BARTELS: So the next time we worked on another person who didn’t make it, this time I decided to be bold and stop people from leaving and it just came to me. I said can we just stop for a moment, can we take a moment to stop and recognize this person in the bed. You know this person before they came in here were alive, they were interacting with family, they were loved by others, they had a life and if we could just take a moment as a group of people and just stop and just recognize this person in our own way and in silence, just take a pause, take a break and just do this together, but in silence.

The team agreed. 

BARTELS: And when it was done, and I only did it for about a minute, I said thank you all for the efforts that we did to try and save them. People walked out of the room and they thanked me, they thought it was really awesome. And then other nurses started to replicate this and do it and I realized I had something that should probably continue just by the fact that because other people wanted to do it themselves, and felt empowered to do it themselves, it started to carry on and started to take on a life of its own.  

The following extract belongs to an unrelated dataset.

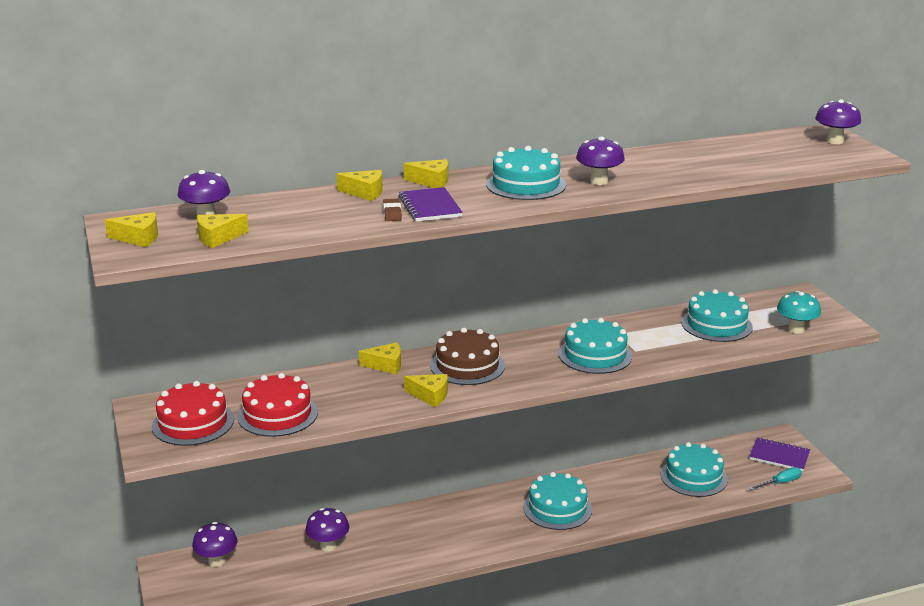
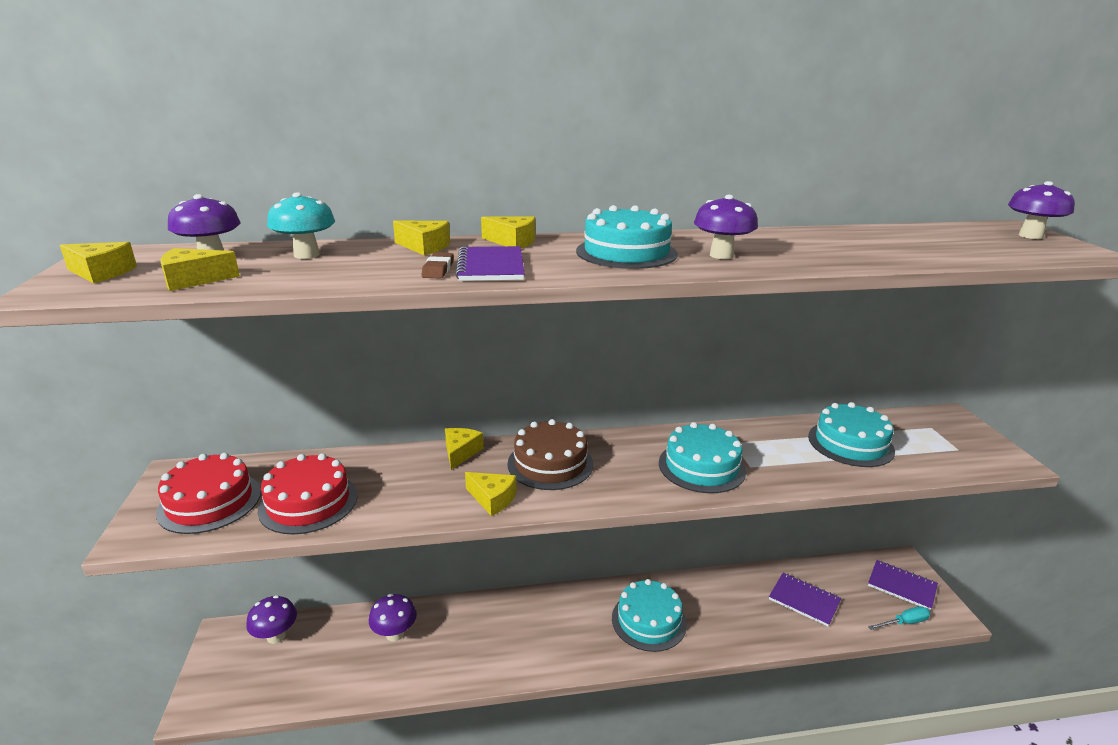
camera: 10 degrees right, 0 degrees up
yellow cheese [359,343,401,374] -> yellow cheese turned 90 degrees counterclockwise [445,428,483,470]
turquoise cake [661,442,728,497] -> purple notebook [769,573,841,626]
turquoise mushroom [777,291,821,334] -> turquoise mushroom moved to [267,192,335,259]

Practitioners at UVA ranging from EMTs to nurses to anesthesiologists are now adopting the Pause. In 2013, Dorrie Fontaine, dean of UVA’s school of nursing, talked about The Pause during a keynote address at a trauma nursing conference. A nurse there, Michael Day, who is trauma care coordinator at a hospital in Washington State, took the concept back to Providence Sacred Heart Medical Center in Spokane where it is now being used. The concept is spreading, Bartels said, because it works.

The Pause has made a big difference for many at UVa, such as EMT and hospital tech Jack Berner, who says it gives him closure.

JACK BERNER: Death is a word that you have to use in this setting, you can’t use other terms to kind of soften it…but again it makes it so we can actually view the person as a person rather than as a patient that we see on an everyday basis, you can relate more to the case saying you know its somebody’s father or their mother, their sister or their uncle, rather than somebody you just see for five minutes. It makes it more real.

Prior to The Pause, Bartels said hospital workers processed death and dying two main ways: they either became emotionally numb or they were unable to disconnect the patient’s death from their own life experience. Both ways are unhealthy and lead to burnout. What is better, from Bartels' perspective, is to develop what he calls a “permeable membrane,” which The Pause helps develop.

BARTELS: And this membrane allows some in, but it also allows some out. So you are able to feel and you are also able to sense and give back. So the best way to cope with that in a healthy way, is you acknowledge your feelings when someone dies, you acknowledge the pain of that, but we don’t own that. That’s not my death, that’s not my family, but I can acknowledge that this is a natural process, and this is what happens and I can also acknowledge the pain that I bore witness to in caring for that family and caring for that patient.

A shorter version of this story also aired on NPR's Weekend Edition Sunday on Sept. 27, 2015.